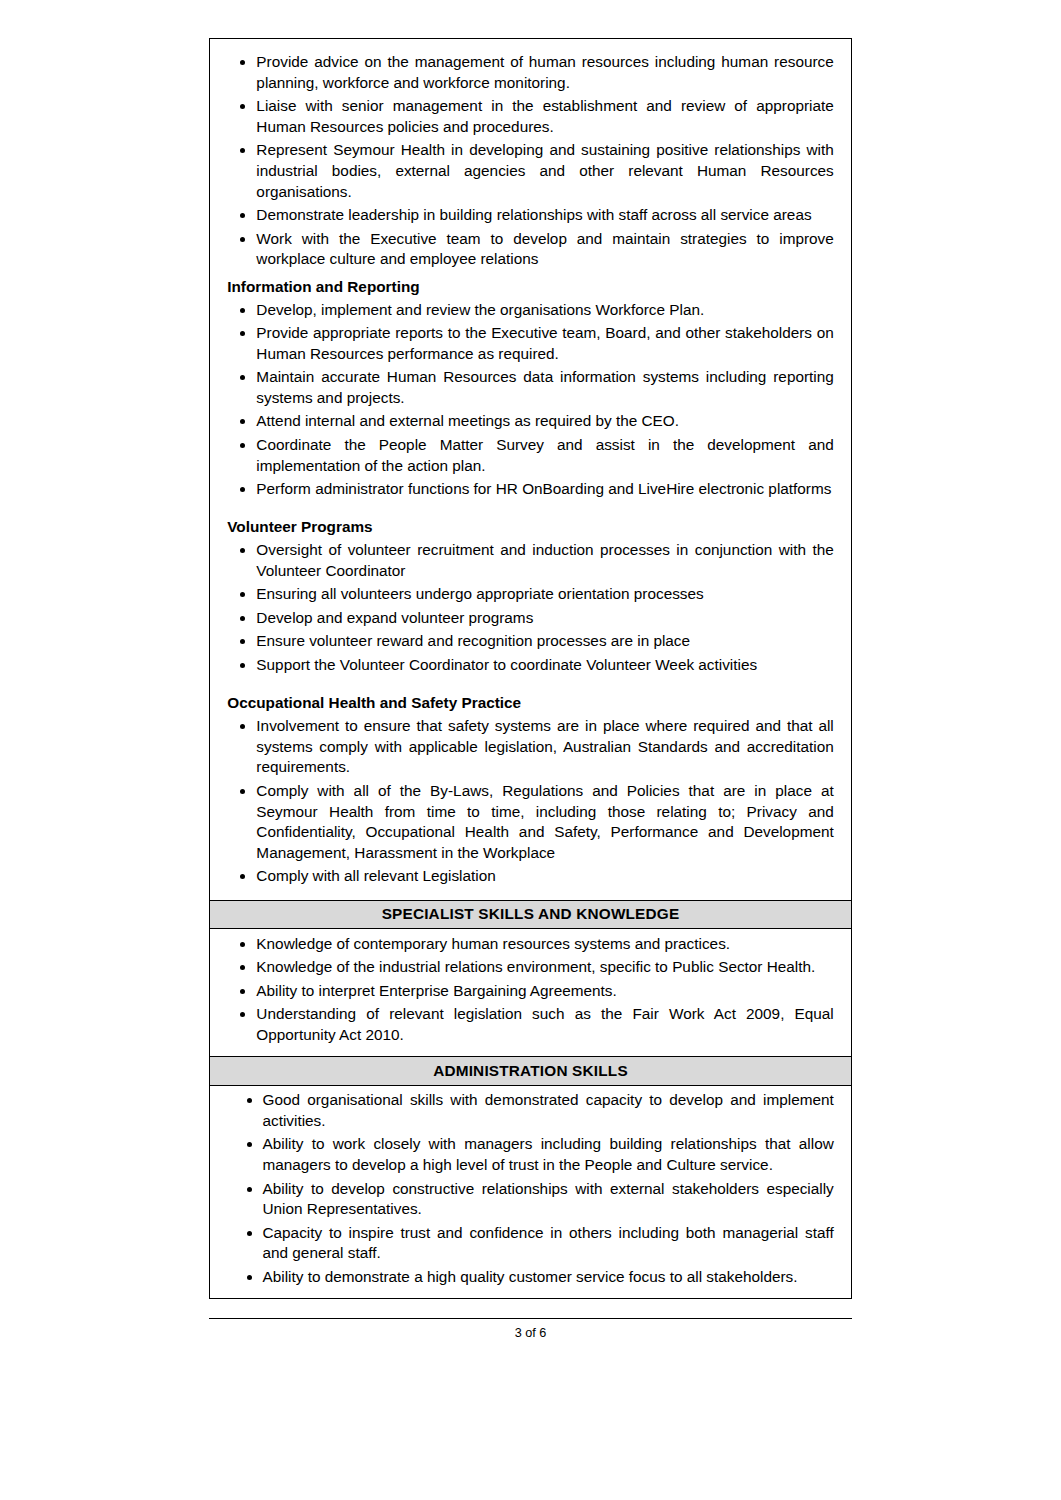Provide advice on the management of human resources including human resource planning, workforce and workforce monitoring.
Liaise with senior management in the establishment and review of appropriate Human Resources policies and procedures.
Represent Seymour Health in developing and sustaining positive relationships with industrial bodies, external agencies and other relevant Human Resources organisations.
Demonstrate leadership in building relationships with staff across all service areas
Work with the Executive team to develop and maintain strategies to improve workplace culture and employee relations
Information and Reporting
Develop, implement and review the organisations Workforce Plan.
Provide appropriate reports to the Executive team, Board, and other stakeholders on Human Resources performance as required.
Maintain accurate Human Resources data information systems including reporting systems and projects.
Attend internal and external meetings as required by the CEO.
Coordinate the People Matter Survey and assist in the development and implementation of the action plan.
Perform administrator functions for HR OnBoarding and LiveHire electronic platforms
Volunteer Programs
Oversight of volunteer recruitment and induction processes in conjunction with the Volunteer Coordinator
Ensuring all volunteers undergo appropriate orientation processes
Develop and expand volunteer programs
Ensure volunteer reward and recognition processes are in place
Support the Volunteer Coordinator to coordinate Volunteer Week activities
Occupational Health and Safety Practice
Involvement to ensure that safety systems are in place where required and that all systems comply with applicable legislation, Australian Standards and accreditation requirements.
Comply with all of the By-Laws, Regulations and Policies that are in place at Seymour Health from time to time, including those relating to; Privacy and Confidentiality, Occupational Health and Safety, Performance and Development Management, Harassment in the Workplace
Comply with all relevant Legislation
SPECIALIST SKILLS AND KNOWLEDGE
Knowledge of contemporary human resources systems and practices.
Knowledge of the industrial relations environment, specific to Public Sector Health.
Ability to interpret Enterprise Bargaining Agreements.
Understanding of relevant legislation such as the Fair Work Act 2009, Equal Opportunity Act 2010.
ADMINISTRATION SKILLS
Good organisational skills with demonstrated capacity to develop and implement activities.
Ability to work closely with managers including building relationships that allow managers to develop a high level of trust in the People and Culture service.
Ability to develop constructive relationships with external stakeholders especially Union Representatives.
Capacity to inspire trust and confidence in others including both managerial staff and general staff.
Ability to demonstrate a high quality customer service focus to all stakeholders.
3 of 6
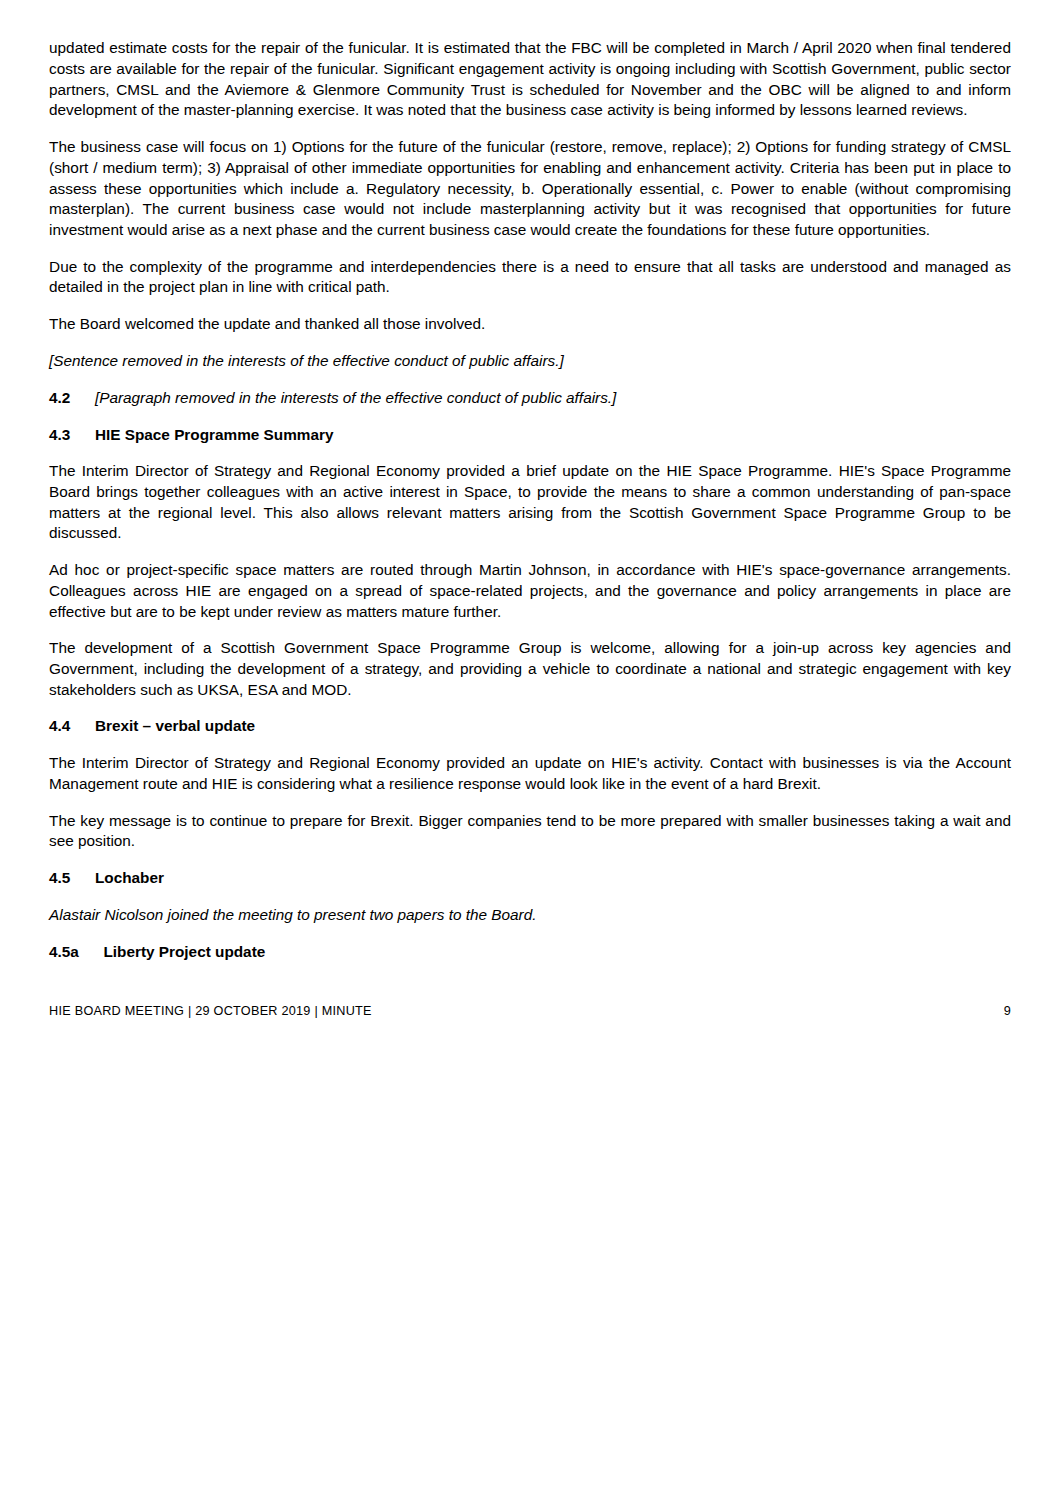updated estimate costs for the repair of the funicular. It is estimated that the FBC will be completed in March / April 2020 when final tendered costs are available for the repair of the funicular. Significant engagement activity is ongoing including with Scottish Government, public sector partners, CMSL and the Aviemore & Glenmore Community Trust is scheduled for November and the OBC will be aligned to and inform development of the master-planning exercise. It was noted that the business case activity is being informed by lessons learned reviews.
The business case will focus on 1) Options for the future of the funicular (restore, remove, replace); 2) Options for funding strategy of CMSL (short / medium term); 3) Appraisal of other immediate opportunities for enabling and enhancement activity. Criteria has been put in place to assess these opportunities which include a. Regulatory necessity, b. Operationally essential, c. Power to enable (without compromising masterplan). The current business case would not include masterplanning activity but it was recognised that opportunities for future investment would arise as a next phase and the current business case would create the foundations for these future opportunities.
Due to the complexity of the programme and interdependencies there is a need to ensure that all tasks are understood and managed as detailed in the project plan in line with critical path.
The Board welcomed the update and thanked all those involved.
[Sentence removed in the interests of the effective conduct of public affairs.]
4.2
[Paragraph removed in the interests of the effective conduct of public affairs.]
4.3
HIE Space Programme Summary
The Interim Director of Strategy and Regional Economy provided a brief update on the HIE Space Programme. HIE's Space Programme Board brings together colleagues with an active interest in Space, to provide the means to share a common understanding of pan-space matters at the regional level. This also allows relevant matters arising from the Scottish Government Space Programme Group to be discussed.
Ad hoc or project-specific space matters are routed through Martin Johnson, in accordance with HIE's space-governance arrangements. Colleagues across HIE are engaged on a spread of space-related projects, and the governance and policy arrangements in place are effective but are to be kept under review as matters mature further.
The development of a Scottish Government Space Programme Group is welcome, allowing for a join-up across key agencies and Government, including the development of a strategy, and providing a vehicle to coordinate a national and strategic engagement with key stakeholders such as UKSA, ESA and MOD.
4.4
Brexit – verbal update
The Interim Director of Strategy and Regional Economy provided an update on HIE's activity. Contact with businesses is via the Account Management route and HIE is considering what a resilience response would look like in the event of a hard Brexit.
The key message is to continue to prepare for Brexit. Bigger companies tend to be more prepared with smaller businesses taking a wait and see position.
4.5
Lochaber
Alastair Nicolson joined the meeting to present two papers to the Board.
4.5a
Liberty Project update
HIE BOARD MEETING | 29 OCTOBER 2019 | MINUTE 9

__Exercise description__.
Please write the data out again exactly, but do not carry over the pictures.

__Solution below__.
Provide advice on the management of human resources including human resource planning, workforce and workforce monitoring.
Liaise with senior management in the establishment and review of appropriate Human Resources policies and procedures.
Represent Seymour Health in developing and sustaining positive relationships with industrial bodies, external agencies and other relevant Human Resources organisations.
Demonstrate leadership in building relationships with staff across all service areas
Work with the Executive team to develop and maintain strategies to improve workplace culture and employee relations
Information and Reporting
Develop, implement and review the organisations Workforce Plan.
Provide appropriate reports to the Executive team, Board, and other stakeholders on Human Resources performance as required.
Maintain accurate Human Resources data information systems including reporting systems and projects.
Attend internal and external meetings as required by the CEO.
Coordinate the People Matter Survey and assist in the development and implementation of the action plan.
Perform administrator functions for HR OnBoarding and LiveHire electronic platforms
Volunteer Programs
Oversight of volunteer recruitment and induction processes in conjunction with the Volunteer Coordinator
Ensuring all volunteers undergo appropriate orientation processes
Develop and expand volunteer programs
Ensure volunteer reward and recognition processes are in place
Support the Volunteer Coordinator to coordinate Volunteer Week activities
Occupational Health and Safety Practice
Involvement to ensure that safety systems are in place where required and that all systems comply with applicable legislation, Australian Standards and accreditation requirements.
Comply with all of the By-Laws, Regulations and Policies that are in place at Seymour Health from time to time, including those relating to; Privacy and Confidentiality, Occupational Health and Safety, Performance and Development Management, Harassment in the Workplace
Comply with all relevant Legislation
SPECIALIST SKILLS AND KNOWLEDGE
Knowledge of contemporary human resources systems and practices.
Knowledge of the industrial relations environment, specific to Public Sector Health.
Ability to interpret Enterprise Bargaining Agreements.
Understanding of relevant legislation such as the Fair Work Act 2009, Equal Opportunity Act 2010.
ADMINISTRATION SKILLS
Good organisational skills with demonstrated capacity to develop and implement activities.
Ability to work closely with managers including building relationships that allow managers to develop a high level of trust in the People and Culture service.
Ability to develop constructive relationships with external stakeholders especially Union Representatives.
Capacity to inspire trust and confidence in others including both managerial staff and general staff.
Ability to demonstrate a high quality customer service focus to all stakeholders.
3 of 6
updated estimate costs for the repair of the funicular. It is estimated that the FBC will be completed in March / April 2020 when final tendered costs are available for the repair of the funicular. Significant engagement activity is ongoing including with Scottish Government, public sector partners, CMSL and the Aviemore & Glenmore Community Trust is scheduled for November and the OBC will be aligned to and inform development of the master-planning exercise. It was noted that the business case activity is being informed by lessons learned reviews.
The business case will focus on 1) Options for the future of the funicular (restore, remove, replace); 2) Options for funding strategy of CMSL (short / medium term); 3) Appraisal of other immediate opportunities for enabling and enhancement activity. Criteria has been put in place to assess these opportunities which include a. Regulatory necessity, b. Operationally essential, c. Power to enable (without compromising masterplan). The current business case would not include masterplanning activity but it was recognised that opportunities for future investment would arise as a next phase and the current business case would create the foundations for these future opportunities.
Due to the complexity of the programme and interdependencies there is a need to ensure that all tasks are understood and managed as detailed in the project plan in line with critical path.
The Board welcomed the update and thanked all those involved.
[Sentence removed in the interests of the effective conduct of public affairs.]
4.2
[Paragraph removed in the interests of the effective conduct of public affairs.]
4.3
HIE Space Programme Summary
The Interim Director of Strategy and Regional Economy provided a brief update on the HIE Space Programme. HIE's Space Programme Board brings together colleagues with an active interest in Space, to provide the means to share a common understanding of pan-space matters at the regional level. This also allows relevant matters arising from the Scottish Government Space Programme Group to be discussed.
Ad hoc or project-specific space matters are routed through Martin Johnson, in accordance with HIE's space-governance arrangements. Colleagues across HIE are engaged on a spread of space-related projects, and the governance and policy arrangements in place are effective but are to be kept under review as matters mature further.
The development of a Scottish Government Space Programme Group is welcome, allowing for a join-up across key agencies and Government, including the development of a strategy, and providing a vehicle to coordinate a national and strategic engagement with key stakeholders such as UKSA, ESA and MOD.
4.4
Brexit – verbal update
The Interim Director of Strategy and Regional Economy provided an update on HIE's activity. Contact with businesses is via the Account Management route and HIE is considering what a resilience response would look like in the event of a hard Brexit.
The key message is to continue to prepare for Brexit. Bigger companies tend to be more prepared with smaller businesses taking a wait and see position.
4.5
Lochaber
Alastair Nicolson joined the meeting to present two papers to the Board.
4.5a
Liberty Project update
HIE BOARD MEETING | 29 OCTOBER 2019 | MINUTE 9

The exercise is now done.